The Foreign Service Institute (FSI) and the Office of Strategic and Strategy Management of the Armed Forces of the Philippines (OSSM-AFP)co-organized a Mabini Dialogue entitled “China’s New Silk Road Strategy: Challenges and Opportunities for the Philippines” on 10 February 2015 at the AFP Commissioned Officers Clubhouse, Camp Aguinaldo, Quezon City. The guest speakerwas Mr. Chito Sta. Romana, President of the Philippine Association for Chinese Studies (PACS) and former China correspondent for ABC News (USA).
In his presentation, Mr. Romana explained how the New Silk Road– comprised of the Silk Road Economic Belt and the 21st Century Maritime Silk Road – is patterned after the ancient land and maritime routes that connected Asian civilizations with the rest of the world.China seeks to revive this idea by investing in infrastructure and connectivity projects, enhancing trade and currency cooperation, and strengthening people-to-people exchanges with its neighbors.The NSR aims to promote economic development in the region while also opening up new markets for Chinese products.
Mr. Sto. Romana also discussed how the New Silk Road fits into China’s broader foreign policy objectives and strategies. Through economic incentives and soft power tools, China seeks to improve its relations with its neighbors, including the other claimant parties in the South China Sea. He also added that the New Silk Road allows China to demonstrate its commitment to a path of peaceful development.
However, Mr. Sta. Romana also explained that ‘good neighbor relations’ is only one of the two dominant aspects of current Chinese foreign policy, with the other being the ‘defense of core interests’ or taking a non-compromising position on issues of national sovereignty and territorial integrity. This means that while China will encourage its neighbors, including the Philippines, to become part of its new regional initiatives, it will still maintain its assertiveness on territorial and maritime disputes in the East and South China Seas through the construction of artificial islands and expansion of its military presence in the area.

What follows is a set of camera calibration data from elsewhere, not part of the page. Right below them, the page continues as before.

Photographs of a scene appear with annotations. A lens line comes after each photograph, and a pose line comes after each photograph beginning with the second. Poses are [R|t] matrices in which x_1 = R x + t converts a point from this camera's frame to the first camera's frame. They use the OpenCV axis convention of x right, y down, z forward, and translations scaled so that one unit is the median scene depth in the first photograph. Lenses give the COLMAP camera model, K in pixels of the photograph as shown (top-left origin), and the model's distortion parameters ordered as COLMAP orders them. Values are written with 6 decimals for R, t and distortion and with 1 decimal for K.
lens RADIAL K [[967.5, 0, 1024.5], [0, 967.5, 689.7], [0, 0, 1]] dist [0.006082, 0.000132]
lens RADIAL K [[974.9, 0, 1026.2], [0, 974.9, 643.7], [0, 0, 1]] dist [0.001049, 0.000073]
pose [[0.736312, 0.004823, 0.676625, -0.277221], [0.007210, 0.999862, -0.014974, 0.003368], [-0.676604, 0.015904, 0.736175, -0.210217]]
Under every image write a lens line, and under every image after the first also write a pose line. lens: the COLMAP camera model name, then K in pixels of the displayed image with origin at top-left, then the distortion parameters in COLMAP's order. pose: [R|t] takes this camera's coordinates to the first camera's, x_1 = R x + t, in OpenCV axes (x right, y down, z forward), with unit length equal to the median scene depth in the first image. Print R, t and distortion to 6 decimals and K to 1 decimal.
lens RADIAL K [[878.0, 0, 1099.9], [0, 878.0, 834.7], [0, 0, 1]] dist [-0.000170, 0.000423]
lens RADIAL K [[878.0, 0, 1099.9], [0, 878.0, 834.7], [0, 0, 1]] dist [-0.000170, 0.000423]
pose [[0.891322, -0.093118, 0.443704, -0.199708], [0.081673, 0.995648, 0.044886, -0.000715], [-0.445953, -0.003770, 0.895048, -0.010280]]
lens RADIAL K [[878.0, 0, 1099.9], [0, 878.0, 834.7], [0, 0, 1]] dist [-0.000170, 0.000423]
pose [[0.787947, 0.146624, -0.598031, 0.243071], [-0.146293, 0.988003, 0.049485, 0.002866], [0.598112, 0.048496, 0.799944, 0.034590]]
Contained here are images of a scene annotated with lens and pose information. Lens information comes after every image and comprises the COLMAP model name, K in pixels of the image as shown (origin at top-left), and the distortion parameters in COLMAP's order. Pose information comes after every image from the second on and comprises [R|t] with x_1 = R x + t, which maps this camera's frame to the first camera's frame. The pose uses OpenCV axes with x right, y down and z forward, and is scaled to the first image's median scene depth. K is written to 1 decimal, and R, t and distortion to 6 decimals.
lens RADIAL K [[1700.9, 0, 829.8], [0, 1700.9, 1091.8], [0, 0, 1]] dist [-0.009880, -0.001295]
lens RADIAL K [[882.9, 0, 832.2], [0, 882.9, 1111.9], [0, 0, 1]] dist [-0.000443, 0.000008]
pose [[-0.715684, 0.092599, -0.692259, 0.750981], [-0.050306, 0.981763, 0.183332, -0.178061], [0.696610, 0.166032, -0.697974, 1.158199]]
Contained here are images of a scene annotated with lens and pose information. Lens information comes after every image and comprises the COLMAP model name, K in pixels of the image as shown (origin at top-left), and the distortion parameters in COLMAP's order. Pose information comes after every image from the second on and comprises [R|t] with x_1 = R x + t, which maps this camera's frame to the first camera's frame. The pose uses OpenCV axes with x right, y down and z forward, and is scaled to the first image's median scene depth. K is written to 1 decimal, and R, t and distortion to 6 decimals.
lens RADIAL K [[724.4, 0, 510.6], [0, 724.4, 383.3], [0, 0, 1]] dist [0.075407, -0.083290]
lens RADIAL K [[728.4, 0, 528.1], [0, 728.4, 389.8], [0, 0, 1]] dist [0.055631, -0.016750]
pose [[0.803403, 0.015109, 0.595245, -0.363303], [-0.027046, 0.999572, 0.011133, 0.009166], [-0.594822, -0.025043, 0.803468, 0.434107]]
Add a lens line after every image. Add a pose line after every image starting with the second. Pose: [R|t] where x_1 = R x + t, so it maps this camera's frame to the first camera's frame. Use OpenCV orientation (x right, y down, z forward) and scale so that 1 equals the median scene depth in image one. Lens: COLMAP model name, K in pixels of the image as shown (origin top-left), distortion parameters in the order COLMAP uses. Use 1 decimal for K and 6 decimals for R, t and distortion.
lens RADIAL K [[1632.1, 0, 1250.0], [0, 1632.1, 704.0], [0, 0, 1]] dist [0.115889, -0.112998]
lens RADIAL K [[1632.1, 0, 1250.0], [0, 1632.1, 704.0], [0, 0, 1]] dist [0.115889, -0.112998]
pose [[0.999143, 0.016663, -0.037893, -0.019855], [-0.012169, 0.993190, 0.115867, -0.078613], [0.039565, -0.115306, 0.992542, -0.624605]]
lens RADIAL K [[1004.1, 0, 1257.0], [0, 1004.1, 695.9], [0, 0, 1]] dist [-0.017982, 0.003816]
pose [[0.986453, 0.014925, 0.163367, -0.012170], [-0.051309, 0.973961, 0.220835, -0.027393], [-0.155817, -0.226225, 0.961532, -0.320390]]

He also pointed out that while the New Silk Road is primarily an economic endeavor, it is also motivated by strategic and geopolitical considerations. It is seen as China’s response to what it perceives as the US’ strategy of encirclement and containment through its ‘rebalancing to Asia’ program. However, Mr. Sta. Romana explained that a China-US conflict remains unlikely, as the bilateral relations are still dominated by cooperation rather than competition.
Mr. Sta. Romana concluded that while there are clear economic opportunities that the New Silk Road can bring to the region, countries should still carefully weigh in the advantages and disadvantages before joining.He added that the Philippines should decide on the basis of national interests while maintaining a principled position on territorial and maritime disputes.
Officials and staff of the AFP, representatives from government agencies, and members of the diplomatic corps and the academe were present during the lecture.